Five European states and five African countries agreed at a meeting on Monday to work closer together to curtail human trafficking in Europe and at source and to establish legal pathways for migrants to reach Europe, European Commissioner for Home Affairs Ylva Johansson said.
Johansson told the press that the meeting was part of the European Commission’s preparation of a new European Union (EU) pact on migration and asylum.
“The crossing from Africa to Europe is dangerous and we need to do something about it, both in countries of origin and in countries where these migrants end up,” she said.
The meeting was attended by the interior ministers of France, Germany, Italy, Malta, and Spain as well as their counterparts from Algeria, Libya, Mauritania, Morocco and Tunisia.
It was held on the back of a weekend of migrant landings in Lampedusa, an Italian island in the Mediterranean Sea, with the media there reporting the arrival of over 1,000 migrants between Friday and Sunday.

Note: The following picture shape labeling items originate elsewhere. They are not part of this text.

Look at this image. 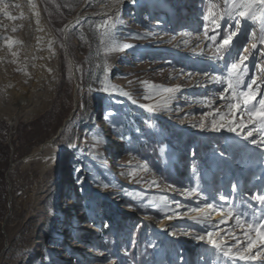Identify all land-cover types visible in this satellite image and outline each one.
<instances>
[{
  "label": "rangeland",
  "instance_id": "1",
  "mask_svg": "<svg viewBox=\"0 0 264 264\" xmlns=\"http://www.w3.org/2000/svg\"><path fill=\"white\" fill-rule=\"evenodd\" d=\"M37 1L59 46L60 80L37 117L14 128L0 118V264H120L137 228L146 238L141 253L149 247L155 260L145 254L144 264H264V240L235 219L239 213L242 224L254 223L252 207H262L254 197L264 191V147L257 146L264 124L248 123L244 109L259 108L264 99V8L254 5L253 21L238 14L229 19L241 0H117L108 12L116 0H91L66 39L63 28L85 0ZM230 33L232 42L217 59L215 48ZM125 44L134 47L119 50ZM19 49L11 53L20 55ZM240 57L247 59L237 91L247 92L252 80L258 91L237 110L229 107L236 100L226 82L212 78L226 77ZM153 86L179 90L156 95ZM187 140L193 155L180 176L174 150ZM48 141L66 151L52 166L23 162ZM154 150L179 182H166L151 167ZM193 188L200 195H188ZM207 204L233 215L227 231L213 237L219 247L197 238L208 228L175 223L160 229L167 217L192 215ZM85 225L93 232L81 233ZM245 232L256 241L251 251ZM237 247L245 259L224 255Z\"/></svg>",
  "mask_w": 264,
  "mask_h": 264
},
{
  "label": "bare ground",
  "instance_id": "2",
  "mask_svg": "<svg viewBox=\"0 0 264 264\" xmlns=\"http://www.w3.org/2000/svg\"><path fill=\"white\" fill-rule=\"evenodd\" d=\"M90 1L85 0L84 4L88 5ZM116 3L117 0L105 7L104 11L112 10ZM84 4L76 16L64 26L66 39L71 28L86 17L82 15ZM39 8L37 0H0V118L10 128L16 127L20 120L29 121L37 117L57 94L60 80L59 46L52 27L48 25ZM8 15L13 19L9 20ZM17 47L21 49L20 55L12 54ZM76 100L78 101L77 98ZM52 141L36 147L23 162H40L42 169H48L66 152L62 148H53ZM112 145L117 151V144L112 142ZM66 198L67 196L63 203L68 202ZM209 213L211 223L219 225L221 232L227 231L233 215L208 208L192 215L167 217L160 229L175 223L207 228L199 219ZM82 216L83 212H80L74 214L73 219H80ZM221 221L224 223L221 224ZM80 232L90 234L93 229L85 225ZM38 250L35 254H38Z\"/></svg>",
  "mask_w": 264,
  "mask_h": 264
},
{
  "label": "snow or ice",
  "instance_id": "3",
  "mask_svg": "<svg viewBox=\"0 0 264 264\" xmlns=\"http://www.w3.org/2000/svg\"><path fill=\"white\" fill-rule=\"evenodd\" d=\"M254 5L258 6L259 8H264V0H241V2L238 4L234 3L232 9L229 10V19H231L234 14H238L240 17H244L245 19L250 18V19H253V21H255L256 12L253 11ZM7 18L9 20L13 19V17L11 15H8ZM221 18H223V17H221ZM206 19H207V17H206ZM261 19L264 20V11H261ZM104 24L107 25L108 21L107 20L104 21ZM262 31H264V29H262ZM205 33L207 34V29H205ZM232 35L233 34L230 33L228 35V37L223 40L222 44H218L216 46L215 52L217 54V56H216L217 59L222 58L219 55L221 52V49H223L225 46L230 45V43L232 42ZM136 38H141V37H139V34H137ZM207 38L209 41L212 42V44H216L217 37L215 35L207 36ZM260 42L264 43V35L261 36ZM132 47H134V46L125 44V45H122L119 50H126V49H129ZM210 47H211V44H210ZM253 48H256L255 44L253 45ZM111 50L115 51L117 49H111ZM246 59H247V57H240L239 63H237V62L231 63V65L229 67L228 75L226 77H221V76L217 75V76H214L212 78L214 82H220V83L226 82L227 89L229 90V92L233 96V99L236 100V104L229 105V107L235 108L237 110H240V100L241 99L243 100V104L245 106H247L249 103L256 100V92L258 91V86L254 87L257 85L256 80H252L251 84L248 85V91L247 92H238L237 91V89H239L241 84H242V76L240 75V71L242 70V66H243L244 61ZM108 71H110V70H106V73H105L106 76L108 75ZM153 89H154V94H156V95H163L164 93H167V94H169V96H171L172 94H174L175 92H177L179 90V89H175V88H158L156 86H153ZM104 91L107 92L108 88L106 87L104 89ZM120 94L125 96V97H129V93H127V92L121 91ZM146 98H151V97H146ZM221 98L223 99L224 97L222 96ZM133 103H135V101H133ZM258 104H259V108H257L255 104H253V106L251 108L245 107L244 111H246V113L248 115V123H254L256 119H259L260 122L262 124H264V99L259 100ZM149 110H154V109L150 108ZM221 119H223V117H221ZM201 127H203V125H201ZM216 128H217V125L214 123L213 124V130H216ZM228 131L236 132V128L230 126V127H228ZM237 135H239L238 132H237ZM251 135H252V133L249 132L248 136H251ZM245 138H247V137H245ZM257 146L258 147H264V142H261ZM152 183L154 185L156 184L155 181H152ZM239 188H240V186H238V185H232V190L234 192L239 191ZM193 194L200 195V193L198 192V190L196 188L189 189L188 195H193ZM254 198L262 206L261 209H255L254 207L249 205V207H252V219L255 222L254 223H248L247 220H245L244 224H242L241 223V214L237 213L235 215L236 224H237V227H241V228H243L246 225L247 228L250 229L252 232H256L257 236L260 237L261 240H264V191H260L259 194H257ZM159 199L161 201H164L165 198L160 197ZM221 199H225V198L221 197ZM164 206L167 207L166 204ZM205 207L208 209L214 210V206L211 204H207ZM194 211H200V210L194 209ZM257 212H259V218L258 219L256 216ZM175 214L176 213L173 212V215H175ZM231 214L232 213L229 212L230 216H231ZM210 216H211V213H209L207 215H203L200 217L199 222L202 225L207 226V228L209 230L206 231L204 234L199 235L197 238L201 241H206L208 244H212L215 247H219L220 245H219L218 241L213 239L214 235H217V230L219 228V225L212 224ZM169 218H171V217H169ZM220 223L222 224V223H224V221H221ZM244 235L248 237L246 247L249 251H251V249L253 247H255L256 241L252 239V237L250 236V234L248 232H245ZM233 239H237V237L233 236ZM241 252H242V249L237 247L236 254H233L231 249L229 248L228 250L224 251V255L229 256L232 259L238 258L240 260H243L246 257L244 255L240 254Z\"/></svg>",
  "mask_w": 264,
  "mask_h": 264
},
{
  "label": "trees",
  "instance_id": "4",
  "mask_svg": "<svg viewBox=\"0 0 264 264\" xmlns=\"http://www.w3.org/2000/svg\"><path fill=\"white\" fill-rule=\"evenodd\" d=\"M182 143V142H181ZM221 149L223 150L224 147L221 143L220 145ZM174 156L176 159V162L174 163V170L177 175L183 176V171L181 169V166L189 164L190 159L193 155V150L191 146V142L187 140L185 143L180 144L175 150H174ZM150 165L151 167L156 170L157 172L161 173L163 177L165 178V181L171 184H176L179 182L178 177L174 176H168V171H164L163 166L161 162L159 161V154L156 150H154V154L150 155ZM110 238L112 236L110 235ZM146 243V238L143 235L142 229H135L133 233L132 240L129 242L128 247V255L122 256L120 258V264H144V261L146 259V255H148V259L151 262H154V256L152 250L147 247L146 253H141L140 248L143 244Z\"/></svg>",
  "mask_w": 264,
  "mask_h": 264
},
{
  "label": "water",
  "instance_id": "5",
  "mask_svg": "<svg viewBox=\"0 0 264 264\" xmlns=\"http://www.w3.org/2000/svg\"><path fill=\"white\" fill-rule=\"evenodd\" d=\"M87 6V3L84 4V8Z\"/></svg>",
  "mask_w": 264,
  "mask_h": 264
}]
</instances>
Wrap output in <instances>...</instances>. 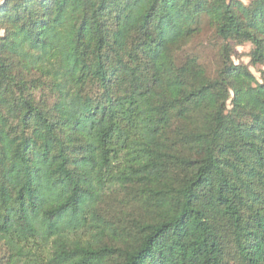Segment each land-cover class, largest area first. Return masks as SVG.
Returning a JSON list of instances; mask_svg holds the SVG:
<instances>
[{
	"label": "trees",
	"instance_id": "1",
	"mask_svg": "<svg viewBox=\"0 0 264 264\" xmlns=\"http://www.w3.org/2000/svg\"><path fill=\"white\" fill-rule=\"evenodd\" d=\"M205 23L213 78L180 59ZM0 31V264H264V82L230 55L264 66V0H4Z\"/></svg>",
	"mask_w": 264,
	"mask_h": 264
},
{
	"label": "rangeland",
	"instance_id": "2",
	"mask_svg": "<svg viewBox=\"0 0 264 264\" xmlns=\"http://www.w3.org/2000/svg\"><path fill=\"white\" fill-rule=\"evenodd\" d=\"M4 0H0V4ZM245 5H248L252 0H240ZM2 32L0 31V34ZM223 42L216 36L215 31L209 24L205 23L202 30L192 36L188 43L183 44L180 51V59L185 61L189 57L197 58L199 63L205 68L209 77L213 78L217 75L219 67L221 66V47ZM231 61L234 64L245 65L249 68L251 73L255 76L258 82H264V66H254L251 63L250 53L252 46L249 43L243 45H236L230 42ZM35 75V74H34ZM34 77V76H33ZM137 213L141 211L136 209ZM123 226H128V221L123 223Z\"/></svg>",
	"mask_w": 264,
	"mask_h": 264
}]
</instances>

Johansson said the EU was investing a lot of money to help countries of origin better control and protect their borders. She mentioned 342 million euros (388 million U.S. dollars) in Morocco and 155 million in Libya as examples.
“We also support the fight against human traffickers through regional programs aimed at dismantling smuggling networks. We agreed to explore how best to use EU agencies like Frontex and Europol to reach this goal,” she said.
“Europe needs a strong partnership with these countries or origin,” she said. “We need to improve the way we can help these countries manage and fight the root causes of migration. We also need to find legal pathways for these people to come to Europe.”